Product : Datrium, DVX [HCI]/, x86
Feature : Disk Failure Protection, Reads/Writes, Data Availability
Content Owner:  Herman Rutten
Data Nodes: Erasure Coding (N+2)
Compute Nodes: Peer Cache Data Access
Data Nodes: Datrium DVX has always-on erasure coding logic to protect against two disk failures in the storage pool. The probability of 2 drives failures happening concurrently is low. However, if one drive fails, the probability of getting an LSE (latent sector errors or uncorrectable errors) during a rebuild is pretty high. That is the main reason to tolerate double-disk failures. The Datrium DVX system architecture is such, that erasure coding does not come with performance tradeoffs.

Datrium DVX software on each Compute Node appends data into the storage pool in the form of stripes. Each stripe is erasure coded into chunks which are then distributed to the drives according to a canonical set of stripe layouts. The canonical set of stripe layouts is carefully constructed to spread data redundancy, customer workload, drive rebuild load and space usage uniformly across all the drives. This form of declustering or wide striping spreads both redundancy data and spare capacity uniformly across all drives in all Data Nodes of the DVX. Rebuild performance to restore redundancy after a drive failure linearly increases as additional Data Nodes are added.

Erasure Coding (EC) is a general scheme for encoding data by partitioning it into fragments augmented with parity information to enable data recovery on fragment loss. EC is far more efficient than mirroring all data, which becomes more apparent as the storage node configuration scales out.
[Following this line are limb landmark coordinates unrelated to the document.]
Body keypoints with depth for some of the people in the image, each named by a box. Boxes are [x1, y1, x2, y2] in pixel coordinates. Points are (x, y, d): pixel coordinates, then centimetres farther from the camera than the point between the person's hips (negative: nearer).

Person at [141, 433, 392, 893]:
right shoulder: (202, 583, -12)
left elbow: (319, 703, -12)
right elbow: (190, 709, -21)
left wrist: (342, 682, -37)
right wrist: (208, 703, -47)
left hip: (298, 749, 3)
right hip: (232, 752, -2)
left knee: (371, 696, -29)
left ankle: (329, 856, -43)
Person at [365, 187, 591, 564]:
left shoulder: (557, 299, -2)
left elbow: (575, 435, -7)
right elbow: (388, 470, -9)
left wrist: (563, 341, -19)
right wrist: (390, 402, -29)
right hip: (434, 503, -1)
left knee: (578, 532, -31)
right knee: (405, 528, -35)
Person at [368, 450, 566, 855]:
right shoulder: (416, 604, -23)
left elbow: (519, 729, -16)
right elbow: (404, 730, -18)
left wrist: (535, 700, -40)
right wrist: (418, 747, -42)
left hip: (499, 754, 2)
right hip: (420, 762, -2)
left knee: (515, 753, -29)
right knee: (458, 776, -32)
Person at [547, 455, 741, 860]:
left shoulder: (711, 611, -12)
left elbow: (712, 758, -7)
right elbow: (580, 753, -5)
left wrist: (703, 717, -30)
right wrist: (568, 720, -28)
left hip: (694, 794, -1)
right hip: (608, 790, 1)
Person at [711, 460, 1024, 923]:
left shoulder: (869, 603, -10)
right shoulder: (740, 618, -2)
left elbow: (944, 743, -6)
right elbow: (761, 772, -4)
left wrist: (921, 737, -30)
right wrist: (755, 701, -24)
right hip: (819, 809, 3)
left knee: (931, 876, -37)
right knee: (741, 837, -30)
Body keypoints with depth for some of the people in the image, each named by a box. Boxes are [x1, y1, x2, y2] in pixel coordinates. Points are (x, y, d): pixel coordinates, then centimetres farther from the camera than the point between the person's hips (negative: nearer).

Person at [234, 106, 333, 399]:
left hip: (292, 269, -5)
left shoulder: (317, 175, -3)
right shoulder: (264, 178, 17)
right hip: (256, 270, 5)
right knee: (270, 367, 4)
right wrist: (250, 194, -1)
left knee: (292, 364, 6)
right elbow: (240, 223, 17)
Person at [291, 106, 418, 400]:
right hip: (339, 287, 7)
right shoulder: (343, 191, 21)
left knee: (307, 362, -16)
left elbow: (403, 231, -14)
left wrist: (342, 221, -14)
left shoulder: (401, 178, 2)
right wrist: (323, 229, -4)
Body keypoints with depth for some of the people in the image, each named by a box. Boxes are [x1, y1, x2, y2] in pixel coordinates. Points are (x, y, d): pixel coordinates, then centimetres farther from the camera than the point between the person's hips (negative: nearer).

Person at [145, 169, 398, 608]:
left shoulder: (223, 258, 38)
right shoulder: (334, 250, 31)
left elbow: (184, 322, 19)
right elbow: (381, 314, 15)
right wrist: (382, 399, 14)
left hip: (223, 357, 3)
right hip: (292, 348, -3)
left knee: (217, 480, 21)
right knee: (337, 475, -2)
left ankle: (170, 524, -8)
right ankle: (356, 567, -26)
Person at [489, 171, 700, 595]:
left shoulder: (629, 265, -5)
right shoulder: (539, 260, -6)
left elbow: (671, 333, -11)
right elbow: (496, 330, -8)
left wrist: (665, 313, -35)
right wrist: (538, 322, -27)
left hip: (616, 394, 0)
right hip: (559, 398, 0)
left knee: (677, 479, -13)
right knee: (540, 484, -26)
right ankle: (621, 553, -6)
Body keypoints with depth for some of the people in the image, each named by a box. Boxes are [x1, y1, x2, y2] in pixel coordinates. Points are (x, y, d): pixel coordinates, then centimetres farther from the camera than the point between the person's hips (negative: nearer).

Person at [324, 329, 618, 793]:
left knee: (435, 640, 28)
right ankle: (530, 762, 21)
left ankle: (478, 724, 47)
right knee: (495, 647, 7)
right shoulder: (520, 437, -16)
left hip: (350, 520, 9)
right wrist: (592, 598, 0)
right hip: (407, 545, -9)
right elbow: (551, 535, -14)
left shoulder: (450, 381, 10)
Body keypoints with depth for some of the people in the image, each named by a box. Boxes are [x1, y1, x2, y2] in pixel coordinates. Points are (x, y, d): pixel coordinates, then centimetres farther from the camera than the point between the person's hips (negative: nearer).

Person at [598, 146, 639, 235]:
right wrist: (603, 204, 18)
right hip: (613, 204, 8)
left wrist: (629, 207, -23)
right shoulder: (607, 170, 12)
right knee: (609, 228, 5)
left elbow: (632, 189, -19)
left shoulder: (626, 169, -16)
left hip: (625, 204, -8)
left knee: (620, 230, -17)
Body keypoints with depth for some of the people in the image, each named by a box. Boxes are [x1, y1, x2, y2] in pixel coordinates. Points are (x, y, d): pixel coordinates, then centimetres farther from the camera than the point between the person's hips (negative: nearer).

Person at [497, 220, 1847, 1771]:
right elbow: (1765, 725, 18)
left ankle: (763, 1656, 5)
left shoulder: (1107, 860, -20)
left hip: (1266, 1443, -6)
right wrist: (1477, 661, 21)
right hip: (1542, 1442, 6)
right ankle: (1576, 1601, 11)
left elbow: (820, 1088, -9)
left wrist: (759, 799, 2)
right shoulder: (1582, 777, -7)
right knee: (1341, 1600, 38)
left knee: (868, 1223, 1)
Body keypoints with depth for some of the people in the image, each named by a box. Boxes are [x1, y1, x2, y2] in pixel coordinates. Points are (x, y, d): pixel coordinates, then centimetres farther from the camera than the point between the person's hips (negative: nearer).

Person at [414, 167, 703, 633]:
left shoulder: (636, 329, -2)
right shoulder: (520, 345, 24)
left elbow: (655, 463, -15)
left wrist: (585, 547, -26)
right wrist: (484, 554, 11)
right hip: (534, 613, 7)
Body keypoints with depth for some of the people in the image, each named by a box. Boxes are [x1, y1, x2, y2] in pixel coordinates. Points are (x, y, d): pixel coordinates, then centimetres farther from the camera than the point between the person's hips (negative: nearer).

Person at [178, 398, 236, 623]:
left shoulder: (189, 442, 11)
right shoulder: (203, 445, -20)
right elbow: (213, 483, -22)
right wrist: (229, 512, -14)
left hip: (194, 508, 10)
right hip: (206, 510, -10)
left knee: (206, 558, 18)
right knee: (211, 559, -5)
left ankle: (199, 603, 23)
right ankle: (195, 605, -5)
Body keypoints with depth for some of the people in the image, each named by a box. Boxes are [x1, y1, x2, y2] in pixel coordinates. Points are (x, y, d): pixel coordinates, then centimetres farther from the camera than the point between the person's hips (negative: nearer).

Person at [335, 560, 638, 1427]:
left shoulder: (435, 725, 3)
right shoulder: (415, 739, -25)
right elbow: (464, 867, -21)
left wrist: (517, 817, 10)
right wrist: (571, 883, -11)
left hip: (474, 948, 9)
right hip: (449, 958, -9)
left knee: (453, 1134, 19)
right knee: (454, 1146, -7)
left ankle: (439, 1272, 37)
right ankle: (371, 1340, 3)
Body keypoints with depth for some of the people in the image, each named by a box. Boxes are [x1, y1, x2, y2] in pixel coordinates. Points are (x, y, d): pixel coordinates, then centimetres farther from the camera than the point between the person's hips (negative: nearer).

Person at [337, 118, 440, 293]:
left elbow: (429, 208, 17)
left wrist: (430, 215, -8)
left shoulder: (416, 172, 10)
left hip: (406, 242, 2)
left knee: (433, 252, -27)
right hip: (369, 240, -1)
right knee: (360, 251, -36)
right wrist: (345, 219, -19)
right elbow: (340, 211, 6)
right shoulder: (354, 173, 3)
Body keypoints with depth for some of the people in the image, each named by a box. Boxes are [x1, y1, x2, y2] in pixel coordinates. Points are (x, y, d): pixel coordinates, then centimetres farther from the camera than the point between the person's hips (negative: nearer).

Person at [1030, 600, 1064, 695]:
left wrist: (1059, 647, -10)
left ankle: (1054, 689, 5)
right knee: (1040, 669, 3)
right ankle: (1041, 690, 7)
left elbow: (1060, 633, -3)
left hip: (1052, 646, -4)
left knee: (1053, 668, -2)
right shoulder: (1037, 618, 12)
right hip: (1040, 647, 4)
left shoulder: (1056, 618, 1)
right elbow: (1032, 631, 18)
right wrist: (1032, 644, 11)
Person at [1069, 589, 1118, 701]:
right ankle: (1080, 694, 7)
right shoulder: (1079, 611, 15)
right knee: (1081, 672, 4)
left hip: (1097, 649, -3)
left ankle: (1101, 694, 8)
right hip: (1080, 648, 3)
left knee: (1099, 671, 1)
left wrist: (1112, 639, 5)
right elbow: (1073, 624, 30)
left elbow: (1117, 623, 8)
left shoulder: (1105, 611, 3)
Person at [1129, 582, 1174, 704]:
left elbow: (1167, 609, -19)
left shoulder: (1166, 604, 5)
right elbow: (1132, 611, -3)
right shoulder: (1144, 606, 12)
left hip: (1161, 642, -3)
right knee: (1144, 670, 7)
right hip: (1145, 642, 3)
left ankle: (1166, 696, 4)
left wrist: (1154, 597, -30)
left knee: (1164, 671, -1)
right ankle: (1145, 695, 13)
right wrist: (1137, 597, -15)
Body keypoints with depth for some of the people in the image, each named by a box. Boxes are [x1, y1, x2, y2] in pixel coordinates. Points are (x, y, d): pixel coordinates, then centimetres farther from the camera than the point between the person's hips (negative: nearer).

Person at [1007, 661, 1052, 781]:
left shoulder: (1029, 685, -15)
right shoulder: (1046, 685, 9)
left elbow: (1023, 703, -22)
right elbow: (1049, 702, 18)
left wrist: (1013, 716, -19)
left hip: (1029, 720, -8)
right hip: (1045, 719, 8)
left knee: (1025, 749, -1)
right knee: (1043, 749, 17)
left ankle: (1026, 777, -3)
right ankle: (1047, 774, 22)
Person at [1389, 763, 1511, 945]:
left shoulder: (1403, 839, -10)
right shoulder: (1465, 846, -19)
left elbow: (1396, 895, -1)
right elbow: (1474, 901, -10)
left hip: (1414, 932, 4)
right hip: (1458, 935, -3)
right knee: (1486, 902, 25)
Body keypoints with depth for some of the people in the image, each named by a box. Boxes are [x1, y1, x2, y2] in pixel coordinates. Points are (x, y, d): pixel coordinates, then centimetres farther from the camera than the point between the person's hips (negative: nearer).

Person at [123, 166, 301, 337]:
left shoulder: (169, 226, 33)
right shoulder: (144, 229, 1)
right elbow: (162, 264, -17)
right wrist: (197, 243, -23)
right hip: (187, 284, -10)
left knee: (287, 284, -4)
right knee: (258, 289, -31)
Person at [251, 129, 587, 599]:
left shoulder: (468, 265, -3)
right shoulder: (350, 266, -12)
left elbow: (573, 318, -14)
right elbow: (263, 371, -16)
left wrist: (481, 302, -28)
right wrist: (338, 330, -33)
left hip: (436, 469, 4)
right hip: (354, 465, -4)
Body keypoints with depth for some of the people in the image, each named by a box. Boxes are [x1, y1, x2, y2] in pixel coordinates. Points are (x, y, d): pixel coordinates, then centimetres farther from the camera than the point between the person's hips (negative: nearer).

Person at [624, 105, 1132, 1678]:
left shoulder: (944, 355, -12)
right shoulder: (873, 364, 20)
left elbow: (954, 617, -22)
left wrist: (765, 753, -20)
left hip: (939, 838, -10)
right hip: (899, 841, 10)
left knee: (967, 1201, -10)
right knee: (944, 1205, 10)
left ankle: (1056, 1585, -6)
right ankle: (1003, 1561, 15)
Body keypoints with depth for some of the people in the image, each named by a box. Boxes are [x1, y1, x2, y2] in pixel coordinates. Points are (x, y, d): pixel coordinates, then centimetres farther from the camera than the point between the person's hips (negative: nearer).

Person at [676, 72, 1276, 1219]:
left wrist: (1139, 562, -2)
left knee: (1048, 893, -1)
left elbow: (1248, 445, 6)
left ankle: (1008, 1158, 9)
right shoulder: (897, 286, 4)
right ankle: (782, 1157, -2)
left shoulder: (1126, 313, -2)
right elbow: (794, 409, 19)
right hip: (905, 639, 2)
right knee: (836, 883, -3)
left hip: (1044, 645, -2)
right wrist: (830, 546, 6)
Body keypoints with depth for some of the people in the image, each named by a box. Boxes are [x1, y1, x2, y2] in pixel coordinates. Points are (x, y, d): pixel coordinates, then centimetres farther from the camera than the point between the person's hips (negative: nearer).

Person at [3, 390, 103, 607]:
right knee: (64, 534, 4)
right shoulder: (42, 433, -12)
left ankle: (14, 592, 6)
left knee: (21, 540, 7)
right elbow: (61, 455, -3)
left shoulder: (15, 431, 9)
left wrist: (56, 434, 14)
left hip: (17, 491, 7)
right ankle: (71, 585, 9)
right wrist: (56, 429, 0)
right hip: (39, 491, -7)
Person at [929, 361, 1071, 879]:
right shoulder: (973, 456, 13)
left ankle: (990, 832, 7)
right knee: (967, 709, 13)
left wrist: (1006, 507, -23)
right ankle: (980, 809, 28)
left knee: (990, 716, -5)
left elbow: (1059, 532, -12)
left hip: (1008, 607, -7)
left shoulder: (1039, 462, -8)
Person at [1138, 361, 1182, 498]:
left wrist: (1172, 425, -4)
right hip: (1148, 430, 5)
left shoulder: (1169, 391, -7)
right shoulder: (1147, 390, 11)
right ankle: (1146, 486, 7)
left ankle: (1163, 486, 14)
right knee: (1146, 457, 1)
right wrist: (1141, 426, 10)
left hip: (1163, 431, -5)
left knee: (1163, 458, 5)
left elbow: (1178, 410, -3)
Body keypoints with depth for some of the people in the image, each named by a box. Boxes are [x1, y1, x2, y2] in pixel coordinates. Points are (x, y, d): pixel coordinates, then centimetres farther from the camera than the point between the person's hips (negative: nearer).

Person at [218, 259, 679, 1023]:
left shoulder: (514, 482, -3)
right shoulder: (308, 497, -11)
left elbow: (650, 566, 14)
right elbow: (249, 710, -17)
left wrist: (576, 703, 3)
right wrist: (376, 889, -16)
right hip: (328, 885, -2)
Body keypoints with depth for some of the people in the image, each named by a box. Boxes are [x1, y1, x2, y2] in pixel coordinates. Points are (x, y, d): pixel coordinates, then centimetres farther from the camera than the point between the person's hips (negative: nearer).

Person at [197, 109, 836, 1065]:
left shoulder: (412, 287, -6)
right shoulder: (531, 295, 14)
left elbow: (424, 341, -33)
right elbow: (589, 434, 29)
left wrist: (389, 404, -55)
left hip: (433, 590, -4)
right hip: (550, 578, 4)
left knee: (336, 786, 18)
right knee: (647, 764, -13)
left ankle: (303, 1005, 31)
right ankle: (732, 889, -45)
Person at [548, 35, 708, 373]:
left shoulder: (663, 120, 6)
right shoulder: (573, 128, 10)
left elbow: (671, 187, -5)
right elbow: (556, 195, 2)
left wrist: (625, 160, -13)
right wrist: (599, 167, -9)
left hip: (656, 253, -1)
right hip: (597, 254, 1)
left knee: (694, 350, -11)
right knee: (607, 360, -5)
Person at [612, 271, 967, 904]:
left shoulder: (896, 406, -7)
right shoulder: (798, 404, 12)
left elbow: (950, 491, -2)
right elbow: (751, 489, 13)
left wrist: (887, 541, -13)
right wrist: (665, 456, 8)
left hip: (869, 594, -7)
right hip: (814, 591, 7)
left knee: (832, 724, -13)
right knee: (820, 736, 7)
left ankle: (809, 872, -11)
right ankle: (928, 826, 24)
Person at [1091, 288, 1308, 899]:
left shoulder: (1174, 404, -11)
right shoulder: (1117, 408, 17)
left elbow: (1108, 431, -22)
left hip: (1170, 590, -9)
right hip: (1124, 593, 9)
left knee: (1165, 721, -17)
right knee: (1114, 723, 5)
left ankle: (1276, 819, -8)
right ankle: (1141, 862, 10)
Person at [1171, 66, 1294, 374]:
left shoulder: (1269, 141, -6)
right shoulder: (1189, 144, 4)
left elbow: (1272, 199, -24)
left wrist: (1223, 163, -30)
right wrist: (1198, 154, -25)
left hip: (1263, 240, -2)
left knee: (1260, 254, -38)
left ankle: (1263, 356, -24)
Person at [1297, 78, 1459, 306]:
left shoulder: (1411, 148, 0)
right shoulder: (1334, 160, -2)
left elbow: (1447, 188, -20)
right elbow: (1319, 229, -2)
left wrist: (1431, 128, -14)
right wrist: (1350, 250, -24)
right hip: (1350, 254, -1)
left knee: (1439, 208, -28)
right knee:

Compute Nodes: In the Datrium architecture, all compute nodes are completely stateless. That means a full server failure will never result in data loss or require any sort of rebuild activity. For partial host failures, Datrium DVX 4.0 has introduced Peer Cache Data Access. In the case of total flash failure on a host, that host can access data from any hosts in the Datrium DVX Compute cluster that are configured to share flash with other hosts.